PROBLEM — Repeat only the stretch of lines below that runs from the line with "staining of normal" through the line with "cells exhibit medium", unaltered.

AVAILABLE DATA —
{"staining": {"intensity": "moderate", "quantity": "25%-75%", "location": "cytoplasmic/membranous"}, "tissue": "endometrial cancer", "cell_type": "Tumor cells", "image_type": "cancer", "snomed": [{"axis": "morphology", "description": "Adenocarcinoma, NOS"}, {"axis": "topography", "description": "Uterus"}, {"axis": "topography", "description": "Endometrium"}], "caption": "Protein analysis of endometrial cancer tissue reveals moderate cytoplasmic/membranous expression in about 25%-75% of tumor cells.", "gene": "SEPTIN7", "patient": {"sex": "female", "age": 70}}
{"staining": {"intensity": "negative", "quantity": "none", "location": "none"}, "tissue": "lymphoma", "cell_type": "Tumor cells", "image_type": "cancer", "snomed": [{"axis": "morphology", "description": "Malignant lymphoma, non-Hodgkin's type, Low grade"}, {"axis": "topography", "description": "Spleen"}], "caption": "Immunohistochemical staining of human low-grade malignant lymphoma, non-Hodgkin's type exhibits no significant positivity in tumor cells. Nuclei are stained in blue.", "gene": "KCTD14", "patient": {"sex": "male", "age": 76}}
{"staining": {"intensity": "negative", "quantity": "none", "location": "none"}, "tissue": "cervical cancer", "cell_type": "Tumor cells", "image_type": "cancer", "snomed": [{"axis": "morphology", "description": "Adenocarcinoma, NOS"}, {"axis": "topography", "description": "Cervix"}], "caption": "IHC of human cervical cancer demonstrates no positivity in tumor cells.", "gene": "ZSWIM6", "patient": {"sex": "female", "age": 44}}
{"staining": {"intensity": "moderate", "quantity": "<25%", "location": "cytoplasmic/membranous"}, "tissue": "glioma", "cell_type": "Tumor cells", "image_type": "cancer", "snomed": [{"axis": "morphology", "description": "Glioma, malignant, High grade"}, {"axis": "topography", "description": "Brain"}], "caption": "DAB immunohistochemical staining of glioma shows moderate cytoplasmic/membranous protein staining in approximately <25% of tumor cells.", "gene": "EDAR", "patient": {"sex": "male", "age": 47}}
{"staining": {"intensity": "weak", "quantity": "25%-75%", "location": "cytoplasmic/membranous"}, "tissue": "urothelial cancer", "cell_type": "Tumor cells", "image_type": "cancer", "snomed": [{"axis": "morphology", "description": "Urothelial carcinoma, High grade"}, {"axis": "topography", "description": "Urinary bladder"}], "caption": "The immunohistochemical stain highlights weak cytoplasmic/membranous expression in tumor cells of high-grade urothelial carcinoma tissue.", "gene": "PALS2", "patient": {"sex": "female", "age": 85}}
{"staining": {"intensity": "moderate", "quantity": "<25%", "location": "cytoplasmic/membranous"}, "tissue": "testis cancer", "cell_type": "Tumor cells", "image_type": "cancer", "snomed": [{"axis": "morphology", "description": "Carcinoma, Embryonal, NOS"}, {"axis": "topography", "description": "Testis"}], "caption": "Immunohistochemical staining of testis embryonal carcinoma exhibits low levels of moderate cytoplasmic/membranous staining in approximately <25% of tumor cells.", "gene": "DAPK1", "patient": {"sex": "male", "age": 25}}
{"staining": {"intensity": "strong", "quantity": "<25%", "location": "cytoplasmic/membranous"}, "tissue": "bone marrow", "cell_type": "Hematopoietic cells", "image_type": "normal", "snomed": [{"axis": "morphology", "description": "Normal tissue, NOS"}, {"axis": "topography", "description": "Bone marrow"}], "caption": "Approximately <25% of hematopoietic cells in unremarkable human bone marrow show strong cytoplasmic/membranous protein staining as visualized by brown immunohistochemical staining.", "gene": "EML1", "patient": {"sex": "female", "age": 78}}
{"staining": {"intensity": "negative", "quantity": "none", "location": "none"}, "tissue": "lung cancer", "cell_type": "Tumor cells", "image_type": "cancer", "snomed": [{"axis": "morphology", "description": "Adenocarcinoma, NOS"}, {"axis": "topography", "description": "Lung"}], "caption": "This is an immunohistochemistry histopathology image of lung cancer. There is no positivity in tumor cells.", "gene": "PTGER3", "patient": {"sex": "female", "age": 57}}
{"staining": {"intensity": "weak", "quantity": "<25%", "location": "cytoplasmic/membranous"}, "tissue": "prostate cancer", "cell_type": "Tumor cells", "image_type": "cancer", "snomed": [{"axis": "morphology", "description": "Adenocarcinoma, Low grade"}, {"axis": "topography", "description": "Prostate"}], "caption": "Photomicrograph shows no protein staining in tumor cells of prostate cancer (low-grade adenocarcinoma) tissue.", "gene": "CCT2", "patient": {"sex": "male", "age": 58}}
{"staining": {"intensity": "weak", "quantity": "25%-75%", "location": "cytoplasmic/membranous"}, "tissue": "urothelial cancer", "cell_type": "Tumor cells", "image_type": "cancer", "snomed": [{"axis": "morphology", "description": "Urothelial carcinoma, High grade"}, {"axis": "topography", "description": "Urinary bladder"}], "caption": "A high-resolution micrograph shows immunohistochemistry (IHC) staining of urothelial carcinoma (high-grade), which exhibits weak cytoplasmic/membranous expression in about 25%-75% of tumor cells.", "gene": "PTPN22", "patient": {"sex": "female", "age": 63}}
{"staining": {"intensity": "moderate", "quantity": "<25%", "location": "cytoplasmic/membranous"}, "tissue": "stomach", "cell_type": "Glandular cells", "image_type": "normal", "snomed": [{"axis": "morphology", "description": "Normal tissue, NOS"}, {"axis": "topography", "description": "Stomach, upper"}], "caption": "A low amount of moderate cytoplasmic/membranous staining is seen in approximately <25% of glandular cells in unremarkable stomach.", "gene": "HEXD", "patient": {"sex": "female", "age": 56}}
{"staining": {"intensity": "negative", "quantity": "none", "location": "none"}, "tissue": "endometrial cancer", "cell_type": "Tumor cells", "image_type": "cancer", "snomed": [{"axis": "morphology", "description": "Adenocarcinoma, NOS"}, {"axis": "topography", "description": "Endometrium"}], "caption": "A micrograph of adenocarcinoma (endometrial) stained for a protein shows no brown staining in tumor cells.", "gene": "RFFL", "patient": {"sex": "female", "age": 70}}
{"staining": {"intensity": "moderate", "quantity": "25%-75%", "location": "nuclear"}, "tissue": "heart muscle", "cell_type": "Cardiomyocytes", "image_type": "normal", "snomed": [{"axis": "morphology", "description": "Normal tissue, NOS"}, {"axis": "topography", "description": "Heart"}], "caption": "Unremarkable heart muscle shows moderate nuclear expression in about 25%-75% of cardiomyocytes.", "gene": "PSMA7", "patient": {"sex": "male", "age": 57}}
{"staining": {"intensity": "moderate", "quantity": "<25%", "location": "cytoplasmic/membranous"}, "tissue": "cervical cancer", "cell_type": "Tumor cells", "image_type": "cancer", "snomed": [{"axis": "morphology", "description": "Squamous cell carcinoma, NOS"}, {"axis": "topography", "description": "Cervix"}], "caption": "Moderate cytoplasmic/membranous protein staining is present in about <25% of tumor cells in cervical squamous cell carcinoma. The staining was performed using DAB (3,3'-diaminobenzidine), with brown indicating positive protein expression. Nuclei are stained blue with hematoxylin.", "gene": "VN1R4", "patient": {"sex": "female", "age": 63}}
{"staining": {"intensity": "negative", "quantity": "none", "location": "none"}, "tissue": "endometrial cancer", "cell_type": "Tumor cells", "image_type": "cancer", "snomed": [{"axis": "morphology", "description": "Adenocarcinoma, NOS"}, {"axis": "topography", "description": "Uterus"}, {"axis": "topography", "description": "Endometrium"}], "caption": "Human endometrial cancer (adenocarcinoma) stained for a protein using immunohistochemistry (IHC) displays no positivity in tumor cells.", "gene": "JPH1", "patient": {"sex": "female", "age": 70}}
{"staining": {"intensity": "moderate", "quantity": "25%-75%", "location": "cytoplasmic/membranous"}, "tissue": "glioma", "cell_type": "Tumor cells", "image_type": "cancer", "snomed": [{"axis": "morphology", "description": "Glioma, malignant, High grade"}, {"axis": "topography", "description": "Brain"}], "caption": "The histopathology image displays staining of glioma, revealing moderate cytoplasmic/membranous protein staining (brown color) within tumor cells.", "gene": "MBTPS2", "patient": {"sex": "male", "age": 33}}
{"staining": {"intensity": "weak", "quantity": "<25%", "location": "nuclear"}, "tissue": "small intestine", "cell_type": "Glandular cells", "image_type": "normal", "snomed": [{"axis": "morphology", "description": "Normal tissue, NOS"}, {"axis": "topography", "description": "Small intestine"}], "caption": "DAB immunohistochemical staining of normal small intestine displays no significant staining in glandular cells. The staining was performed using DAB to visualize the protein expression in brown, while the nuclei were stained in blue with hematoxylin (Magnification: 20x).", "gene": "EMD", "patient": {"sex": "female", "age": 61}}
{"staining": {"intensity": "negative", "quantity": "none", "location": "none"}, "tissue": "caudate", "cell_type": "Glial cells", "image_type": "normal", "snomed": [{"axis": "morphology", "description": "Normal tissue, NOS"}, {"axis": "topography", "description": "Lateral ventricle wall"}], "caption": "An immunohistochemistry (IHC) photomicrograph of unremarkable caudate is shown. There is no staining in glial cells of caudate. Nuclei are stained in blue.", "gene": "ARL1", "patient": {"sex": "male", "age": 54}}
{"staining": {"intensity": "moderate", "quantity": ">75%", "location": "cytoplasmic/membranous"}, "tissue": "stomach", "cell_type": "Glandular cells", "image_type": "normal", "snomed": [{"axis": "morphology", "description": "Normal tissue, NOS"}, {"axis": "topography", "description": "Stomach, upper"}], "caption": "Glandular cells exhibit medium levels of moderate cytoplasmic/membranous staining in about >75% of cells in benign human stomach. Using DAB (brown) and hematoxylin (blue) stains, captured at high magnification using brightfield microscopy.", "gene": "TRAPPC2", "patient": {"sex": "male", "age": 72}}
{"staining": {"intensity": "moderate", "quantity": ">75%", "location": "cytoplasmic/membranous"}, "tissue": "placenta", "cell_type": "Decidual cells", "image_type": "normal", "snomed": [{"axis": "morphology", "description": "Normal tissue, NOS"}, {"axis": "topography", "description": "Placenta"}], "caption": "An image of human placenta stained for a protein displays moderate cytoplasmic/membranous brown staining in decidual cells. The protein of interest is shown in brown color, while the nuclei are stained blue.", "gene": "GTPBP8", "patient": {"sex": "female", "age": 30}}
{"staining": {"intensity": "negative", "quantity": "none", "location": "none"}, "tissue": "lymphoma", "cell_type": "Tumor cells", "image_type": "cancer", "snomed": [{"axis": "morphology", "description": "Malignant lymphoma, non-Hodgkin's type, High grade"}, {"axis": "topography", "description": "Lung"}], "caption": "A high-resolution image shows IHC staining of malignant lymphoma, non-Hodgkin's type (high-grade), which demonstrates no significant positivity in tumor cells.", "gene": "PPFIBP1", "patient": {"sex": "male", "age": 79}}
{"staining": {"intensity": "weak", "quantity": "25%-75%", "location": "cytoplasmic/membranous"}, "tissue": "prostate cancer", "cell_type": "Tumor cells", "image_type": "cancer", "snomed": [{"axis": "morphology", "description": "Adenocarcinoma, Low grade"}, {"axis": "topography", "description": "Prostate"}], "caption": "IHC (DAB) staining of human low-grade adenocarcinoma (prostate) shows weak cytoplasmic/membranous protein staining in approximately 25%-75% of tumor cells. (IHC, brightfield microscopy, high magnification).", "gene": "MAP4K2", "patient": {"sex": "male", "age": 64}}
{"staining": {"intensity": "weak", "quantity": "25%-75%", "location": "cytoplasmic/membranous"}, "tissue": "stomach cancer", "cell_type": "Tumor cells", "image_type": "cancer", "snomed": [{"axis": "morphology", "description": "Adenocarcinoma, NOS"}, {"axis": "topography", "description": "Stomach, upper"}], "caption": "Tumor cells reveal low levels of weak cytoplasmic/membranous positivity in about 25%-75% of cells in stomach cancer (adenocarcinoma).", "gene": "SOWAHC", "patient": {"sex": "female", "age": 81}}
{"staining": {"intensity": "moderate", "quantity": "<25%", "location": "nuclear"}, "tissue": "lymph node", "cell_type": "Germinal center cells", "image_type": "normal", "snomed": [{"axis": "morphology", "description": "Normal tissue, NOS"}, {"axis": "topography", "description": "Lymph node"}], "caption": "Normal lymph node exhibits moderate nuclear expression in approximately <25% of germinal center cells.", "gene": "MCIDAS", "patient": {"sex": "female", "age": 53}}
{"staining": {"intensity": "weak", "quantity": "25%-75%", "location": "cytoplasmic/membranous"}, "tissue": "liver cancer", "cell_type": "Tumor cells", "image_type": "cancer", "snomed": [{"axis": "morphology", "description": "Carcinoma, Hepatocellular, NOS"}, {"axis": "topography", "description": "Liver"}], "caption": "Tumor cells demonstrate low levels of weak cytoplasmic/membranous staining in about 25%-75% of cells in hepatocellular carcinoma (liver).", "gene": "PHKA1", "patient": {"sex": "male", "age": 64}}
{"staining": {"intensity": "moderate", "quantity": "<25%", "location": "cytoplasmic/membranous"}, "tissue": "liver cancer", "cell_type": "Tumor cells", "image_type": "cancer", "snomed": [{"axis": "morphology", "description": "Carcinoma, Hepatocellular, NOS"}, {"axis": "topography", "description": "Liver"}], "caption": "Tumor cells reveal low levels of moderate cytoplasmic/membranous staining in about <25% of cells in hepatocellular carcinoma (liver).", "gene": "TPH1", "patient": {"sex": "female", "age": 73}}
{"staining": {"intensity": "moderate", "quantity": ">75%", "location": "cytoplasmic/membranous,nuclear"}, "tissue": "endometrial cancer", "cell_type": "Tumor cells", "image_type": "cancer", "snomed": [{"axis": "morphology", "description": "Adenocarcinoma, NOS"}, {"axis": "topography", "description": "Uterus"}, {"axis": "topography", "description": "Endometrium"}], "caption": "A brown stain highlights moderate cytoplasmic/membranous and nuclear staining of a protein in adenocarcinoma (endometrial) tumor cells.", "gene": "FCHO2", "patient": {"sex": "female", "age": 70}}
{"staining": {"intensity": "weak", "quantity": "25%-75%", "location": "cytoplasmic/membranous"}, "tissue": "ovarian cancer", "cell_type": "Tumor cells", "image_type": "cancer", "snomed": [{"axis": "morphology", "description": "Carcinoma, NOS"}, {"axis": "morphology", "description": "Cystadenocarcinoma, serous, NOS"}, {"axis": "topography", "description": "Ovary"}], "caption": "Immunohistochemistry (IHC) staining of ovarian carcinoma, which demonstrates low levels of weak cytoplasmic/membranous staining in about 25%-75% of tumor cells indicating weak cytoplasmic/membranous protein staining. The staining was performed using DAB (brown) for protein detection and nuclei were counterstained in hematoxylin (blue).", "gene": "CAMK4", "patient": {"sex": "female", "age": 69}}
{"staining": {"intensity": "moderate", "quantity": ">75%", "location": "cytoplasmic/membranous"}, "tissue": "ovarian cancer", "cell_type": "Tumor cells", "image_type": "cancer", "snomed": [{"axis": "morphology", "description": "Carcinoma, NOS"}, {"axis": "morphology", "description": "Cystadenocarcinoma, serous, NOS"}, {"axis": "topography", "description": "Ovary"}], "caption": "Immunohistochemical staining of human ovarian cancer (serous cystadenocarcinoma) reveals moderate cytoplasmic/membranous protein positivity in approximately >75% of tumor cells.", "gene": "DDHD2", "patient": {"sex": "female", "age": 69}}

EXPECTED ANSWER —
{"staining": {"intensity": "weak", "quantity": "<25%", "location": "nuclear"}, "tissue": "small intestine", "cell_type": "Glandular cells", "image_type": "normal", "snomed": [{"axis": "morphology", "description": "Normal tissue, NOS"}, {"axis": "topography", "description": "Small intestine"}], "caption": "DAB immunohistochemical staining of normal small intestine displays no significant staining in glandular cells. The staining was performed using DAB to visualize the protein expression in brown, while the nuclei were stained in blue with hematoxylin (Magnification: 20x).", "gene": "EMD", "patient": {"sex": "female", "age": 61}}
{"staining": {"intensity": "negative", "quantity": "none", "location": "none"}, "tissue": "caudate", "cell_type": "Glial cells", "image_type": "normal", "snomed": [{"axis": "morphology", "description": "Normal tissue, NOS"}, {"axis": "topography", "description": "Lateral ventricle wall"}], "caption": "An immunohistochemistry (IHC) photomicrograph of unremarkable caudate is shown. There is no staining in glial cells of caudate. Nuclei are stained in blue.", "gene": "ARL1", "patient": {"sex": "male", "age": 54}}
{"staining": {"intensity": "moderate", "quantity": ">75%", "location": "cytoplasmic/membranous"}, "tissue": "stomach", "cell_type": "Glandular cells", "image_type": "normal", "snomed": [{"axis": "morphology", "description": "Normal tissue, NOS"}, {"axis": "topography", "description": "Stomach, upper"}], "caption": "Glandular cells exhibit medium levels of moderate cytoplasmic/membranous staining in about >75% of cells in benign human stomach. Using DAB (brown) and hematoxylin (blue) stains, captured at high magnification using brightfield microscopy.", "gene": "TRAPPC2", "patient": {"sex": "male", "age": 72}}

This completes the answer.